Officials in Honolulu, Hawaii are facing criticism from Second Amendment advocates after destroying $575,000 worth of firearms. One critic went as far as calling the decision to destroy the guns the “height of anti-gun stupidity.”
About 2,300 Smith & Wesson 9 mm handguns, which included 200 brand new guns that were unopened, were issued to the Honolulu Police Department. At the time the guns were issued, the department was upgrading to lighter and less expensive Glock 17s, which is why they decided to destroy the weapons.
In situations like these, departments usually auction off the weapons to citizens and law enforcement officers, or donate them to other departments in need of them.

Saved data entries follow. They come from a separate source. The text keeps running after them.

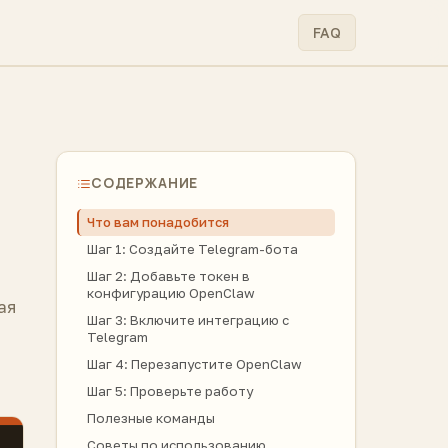
FAQ
СОДЕРЖАНИЕ
Что вам понадобится
Шаг 1: Создайте Telegram-бота
Шаг 2: Добавьте токен в
конфигурацию OpenClaw
ая
Шаг 3: Включите интеграцию с
Telegram
Шаг 4: Перезапустите OpenClaw
Шаг 5: Проверьте работу
Полезные команды
Советы по использованию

But in this instance, the department decided to destroy them.
In an interview with Fox News, Honolulu Police spokeswoman Michelle Yu said, “Mayor Kirk Caldwell and the Honolulu Police Department agreed that they would not allow the guns to be sold to the general public and end up on the streets of Honolulu.” She also added that “The same goes for selling the individual gun parts that could have been used to assemble a gun.”
If the city of Honolulu had sold the guns, it would have generated $575,000, according to Hawaii News Now.
Several police officers reportedly were interested in buying some of the old service weapons for personal use. In the past, the department had sold phased-out weapons to its staff. This time around, however, they decided to melt the weapons.
According to Yu, no other police departments were interested in the guns.
“Law enforcement in American Samoa initially expressed interest in acquiring some of the guns, but there was a change in administration and the new administration is no longer interested,” she said. “The local sheriff’s department recently replaced their guns, and other county police departments (Kauai, Maui and Hawaii) are looking to replace their Smith & Wessons in the future.”
Despite Yu’s claim that no other departments wanted the guns, the Hawaii state sheriffs division told Hawaii News Now that no one offered to donate the guns to them.
Hawaii’s Department of Public Safety recently replaced its Smith & Wesson firearms and received a credit of more than $150,000 for trading in its old guns. According to Yu, the Honolulu Police Department wasn’t offered a trade-in discount, and she said, “The only remaining option was to destroy the guns so they don’t end up on the street.”